資産-資産とは、企業が過去の事象の結果として支配している現在の経済的資源である。経済的資源とは、経済的便益を生み出す潜在能力を有する権利である。

負債-負債とは、企業が過去の事象の結果として経済的資源を移転する現在の義務である。

持分-持分とは、企業のすべての負債を控除した後の資産に対する残余持分である。

収益-収益とは、持分の増加を生じる資産の増加または負債の減少(持分請求権の保有者からの拠出に関するものを除く)である。

費用-費用とは、持分の減少を生じる資産の減少または負債の増加(持分請求権の保有者への分配に関するものを除く)である。

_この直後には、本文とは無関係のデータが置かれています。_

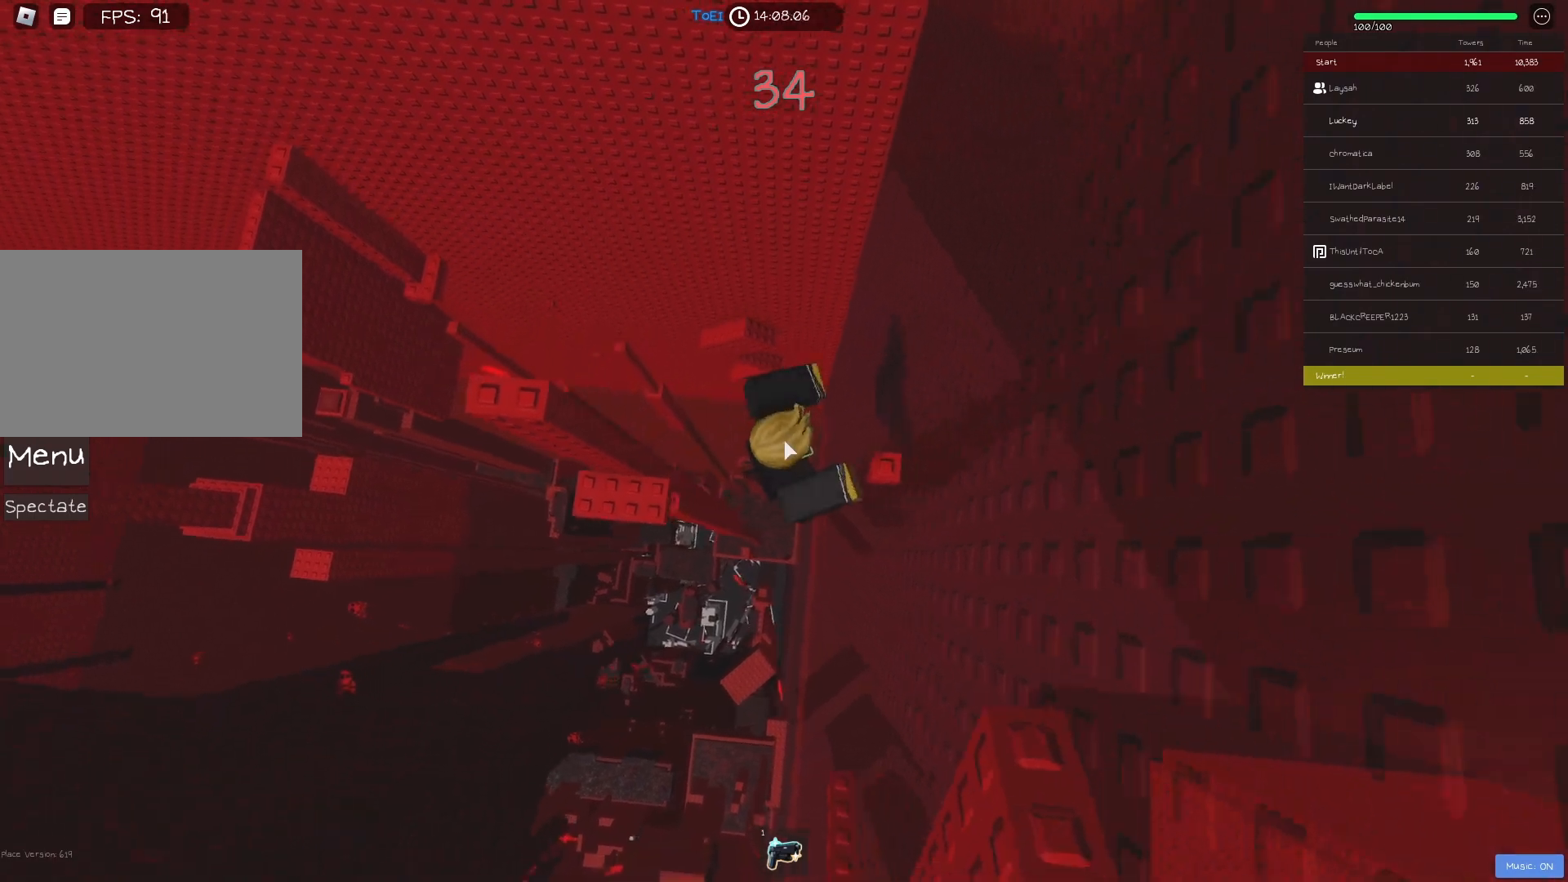
{"keys": [], "events": [[250, "d", "up"]]}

新しいことは、経済的資源の独立の定義を導入し、経済的便益の将来フローへ参照を、資産および負債の定義の外に移動したことである。単に「資源」でなく「経済的便益」という表現は、IASBはもはや資産を物理的実体 としてではなく権利のセット として考えていることを強調している。資産および負債の定義も、もはや「期待される」イン・フローまたはアウト・フローを参照していない。かわりに、経済的資源の定義は、経済的便益を生み出す/移転することを要求する負債/資産の潜在能力を参照している。」

「資産の定義→負債の定義→差額としての持分の定義→持分の増減としての収益・費用の定義」という流れは変わっていないようです。

「第6章-測定

この章は、異なる測定基礎(歴史的原価および現在価値(公正価値、使用価値/履行価値および現在原価))、それらが提供する情報、およびそれらの長所と短所を記述している。現在原価は、学術文献にて広く主張されてきたことから新たに「概念フレームワーク」に導入されたものである。」

「本フレームワークは、測定基礎を選択する際に考慮すべき要因(目的適合性、忠実な表現、補強的な質的特性およびコストの制約、当初測定に固有の要因、複数の測定基礎)を設定し、財務報告の目的、有用な財務情報の質的特性及びコストの制約の考慮が、異なる資産、負債ならびに収益及び費用項目に対する異なる測定基礎の選択をもたらす可能性が高いことを指摘している。」

「現在価値」は フレームワーク原文ではcurrent valueのようです。広い意味の「時価」ということでしょう。また、ひとつの測定基礎(例えば公正価値)で済ませるのではなく、場面に応じて測定基礎を使い分けることをいっています。

「第7章-表示及び開示」

「包括利益計算書は、新たに「財務業績計算書」と名付けられているが、この計算書が単一の計算書と2つの計算書のいずれかで構成されるのかはフレームワークでは特定しておらず、単に純損益についての合計または小計を提供しなければならないことのみを要求している。また純損益計算書は、報告期間の企業の財政業績についての情報の主要な源泉であり、「例外的な状況」においてのみ、収益または費用がその他の包括利益に含まれることをIASBは決定するかもしれないことが記述されている。注目すべきは、本フレームワークでは純損益を定義していないため、何が純損益に含まれ、何がその他の包括利益に含まるべきかに関する質問は未回答のままとなっている。」

ASBJがいろいろなコメントを提出していましたが、不採用だったのでしょう。

また、「財務業績計算書」になったのは、包括利益が後退したわけではなく、「包括利益=純利益」(その他包括利益不要)という考え方と、「包括利益=純利益(最も重要)+その他」という考え方の調整がつかなかったのでは。